## To do:
Reproduce the listing below with every "image" replaced by "photo" and nothing else altered. Leave the pictures out.

## Data extract:

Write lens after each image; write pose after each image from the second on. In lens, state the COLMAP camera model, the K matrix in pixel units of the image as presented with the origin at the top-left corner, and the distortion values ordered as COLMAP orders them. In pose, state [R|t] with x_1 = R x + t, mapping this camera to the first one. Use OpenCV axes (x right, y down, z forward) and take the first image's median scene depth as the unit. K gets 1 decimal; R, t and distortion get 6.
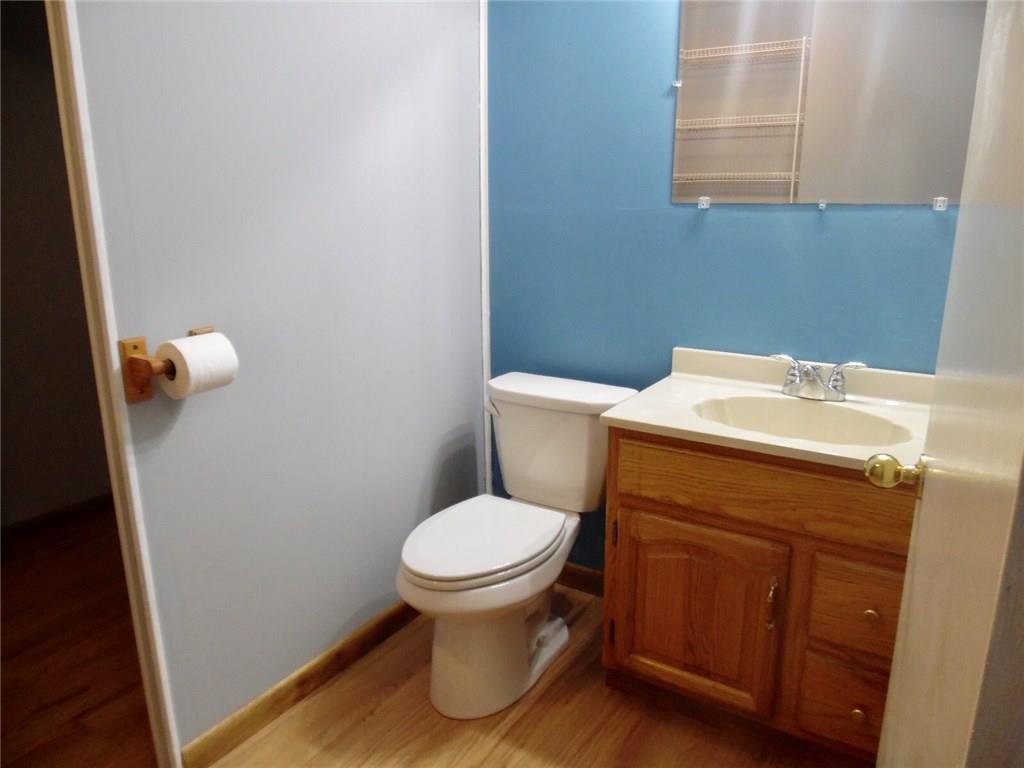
lens RADIAL K [[715.9, 0, 512.0], [0, 715.9, 384.0], [0, 0, 1]] dist [-0.025458, 0.004839]
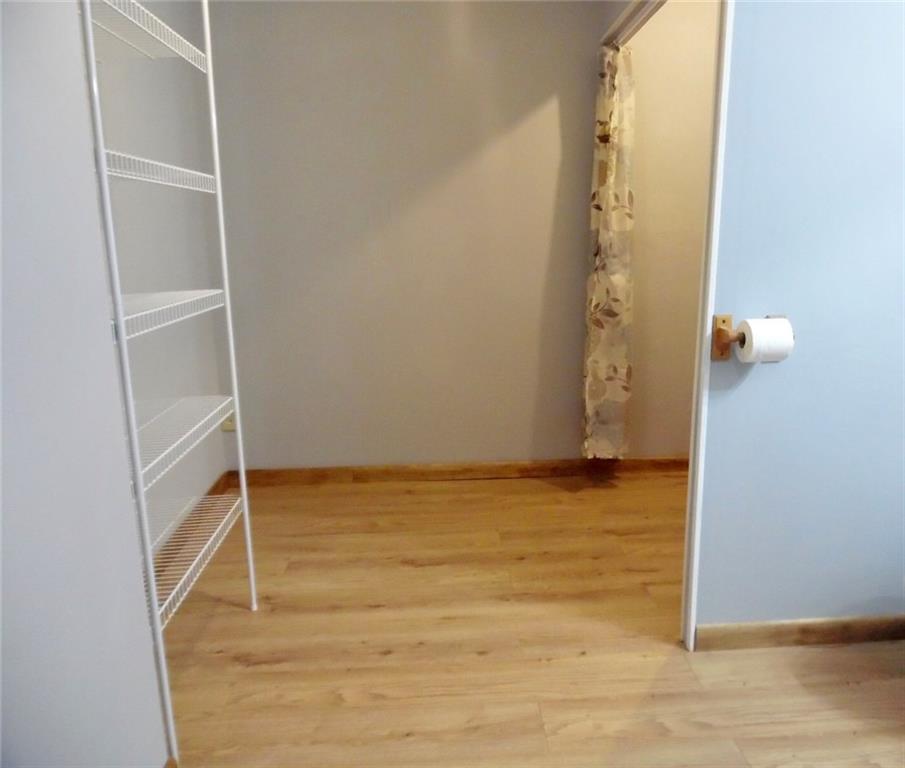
lens RADIAL K [[722.5, 0, 452.5], [0, 722.5, 384.0], [0, 0, 1]] dist [-0.002196, -0.000572]
pose [[0.570725, 0.174839, -0.802312, 0.311791], [-0.190403, 0.978617, 0.077816, 0.056746], [0.798762, 0.108351, 0.591811, -0.244117]]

## Solution to the exercise:
Write lens after each photo; write pose after each photo from the second on. In lens, state the COLMAP camera model, the K matrix in pixel units of the photo as presented with the origin at the top-left corner, and the distortion values ordered as COLMAP orders them. In pose, state [R|t] with x_1 = R x + t, mapping this camera to the first one. Use OpenCV axes (x right, y down, z forward) and take the first photo's median scene depth as the unit. K gets 1 decimal; R, t and distortion get 6.
lens RADIAL K [[715.9, 0, 512.0], [0, 715.9, 384.0], [0, 0, 1]] dist [-0.025458, 0.004839]
lens RADIAL K [[722.5, 0, 452.5], [0, 722.5, 384.0], [0, 0, 1]] dist [-0.002196, -0.000572]
pose [[0.570725, 0.174839, -0.802312, 0.311791], [-0.190403, 0.978617, 0.077816, 0.056746], [0.798762, 0.108351, 0.591811, -0.244117]]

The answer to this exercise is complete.